*小练习*: 逐行照原样输出下面的全部数据，回答中不要包含图片。

*数据*:
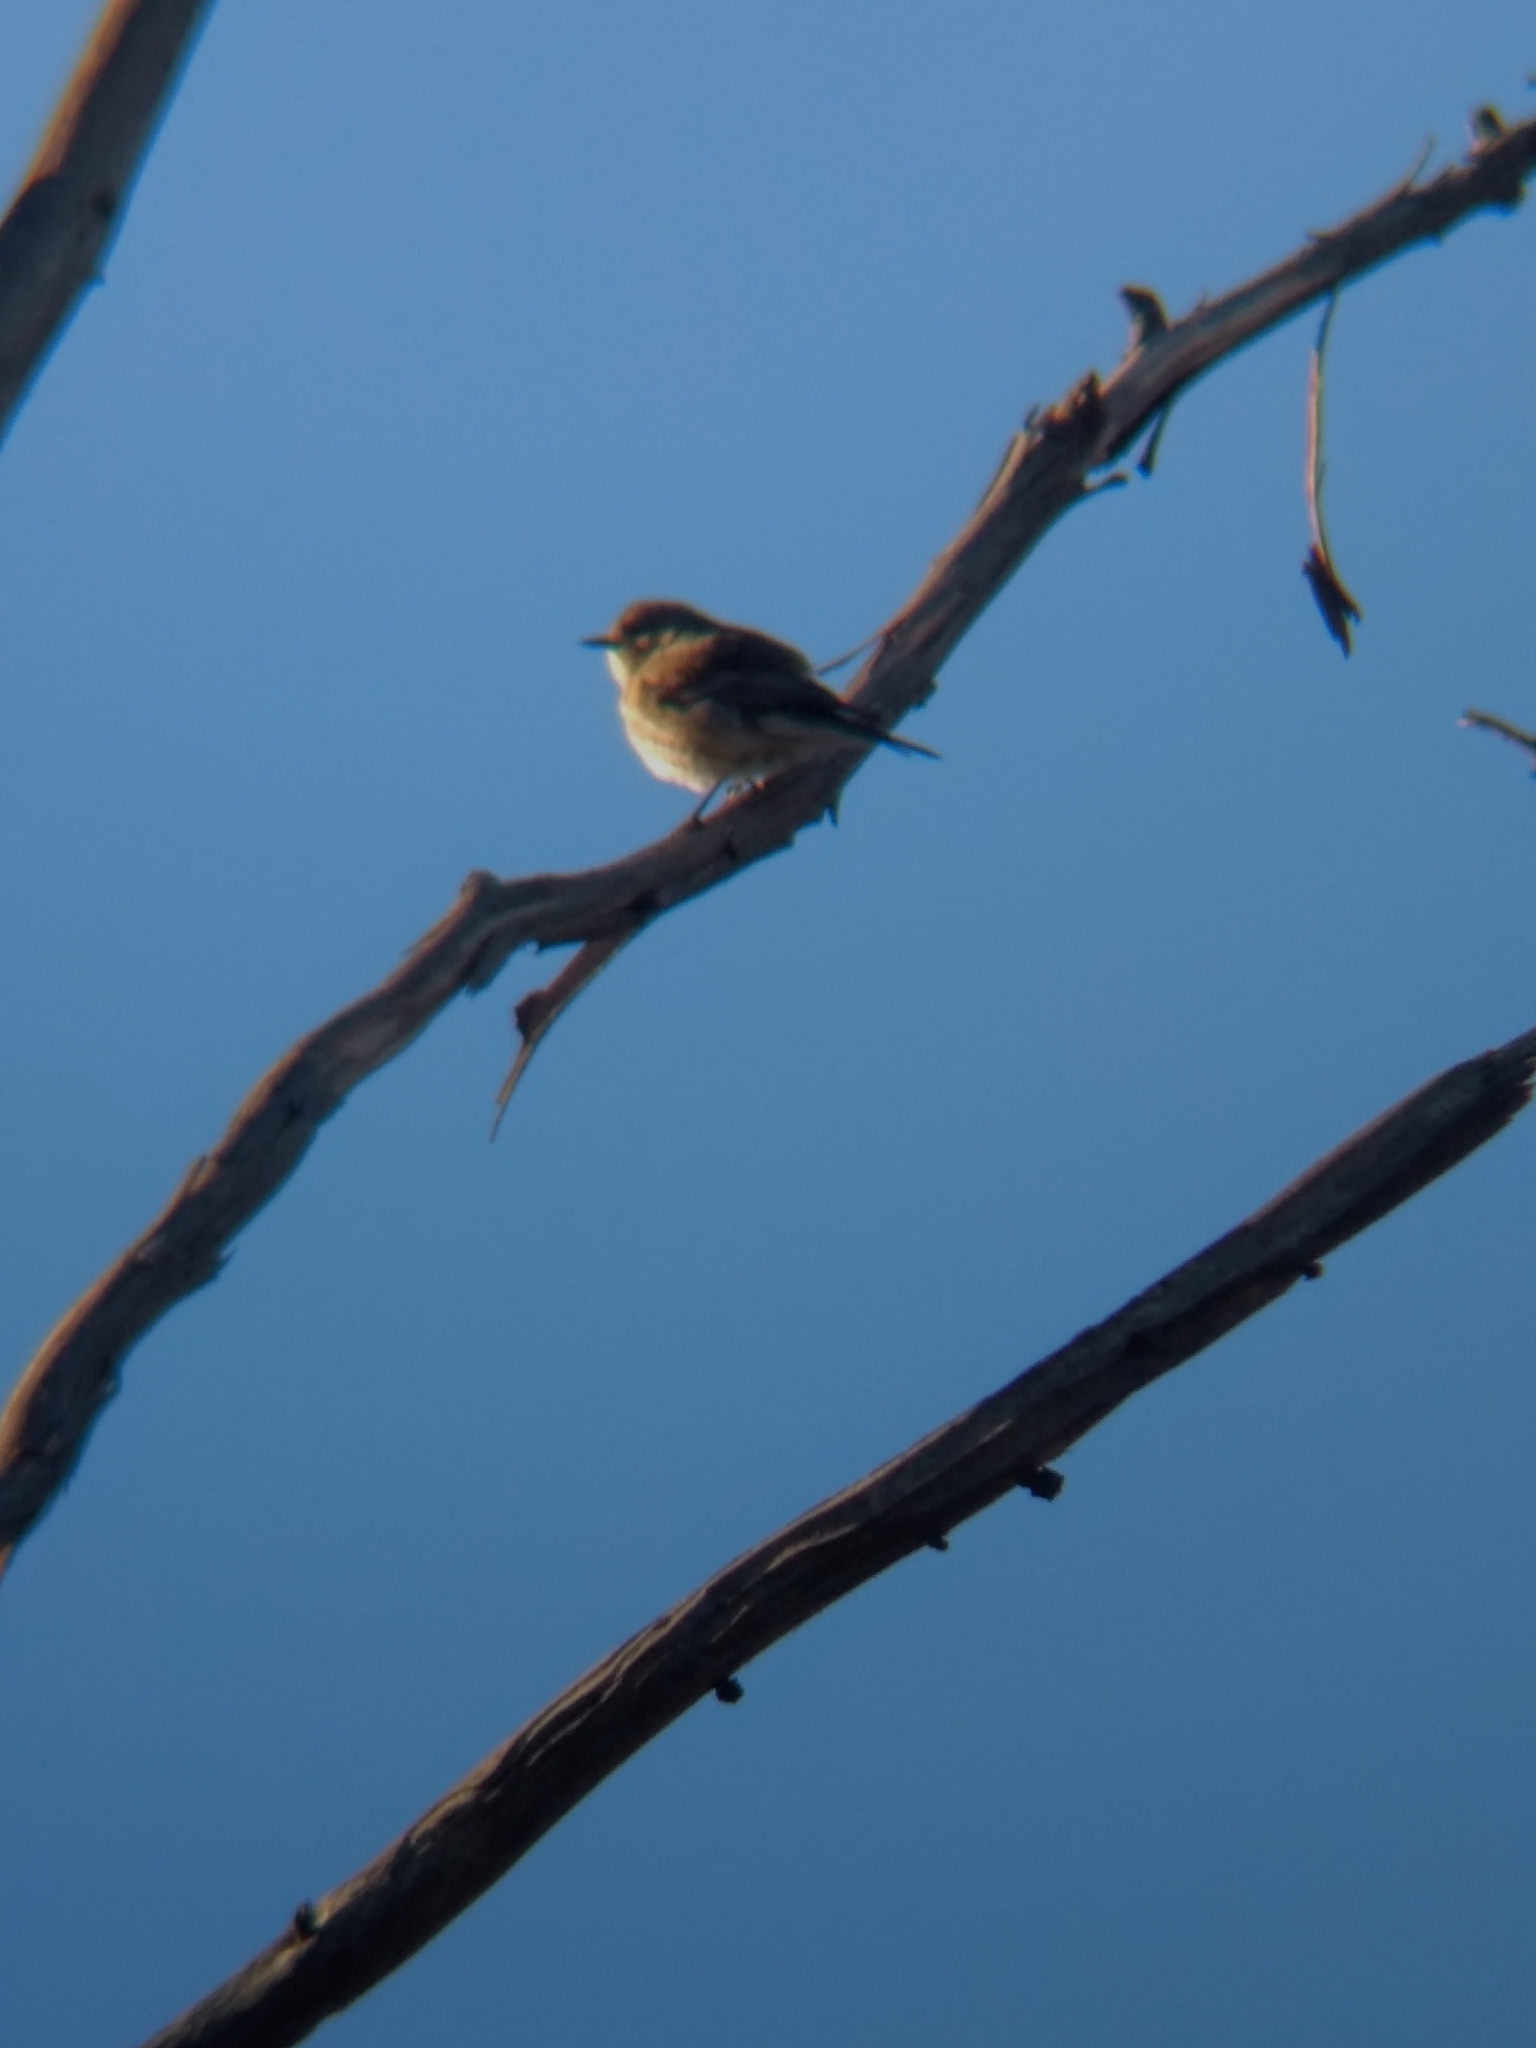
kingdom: Animalia
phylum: Chordata
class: Aves
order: Passeriformes
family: Parulidae
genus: Setophaga
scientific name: Setophaga coronata
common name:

*本题作答*:
kingdom: Animalia
phylum: Chordata
class: Aves
order: Passeriformes
family: Parulidae
genus: Setophaga
scientific name: Setophaga coronata
common name:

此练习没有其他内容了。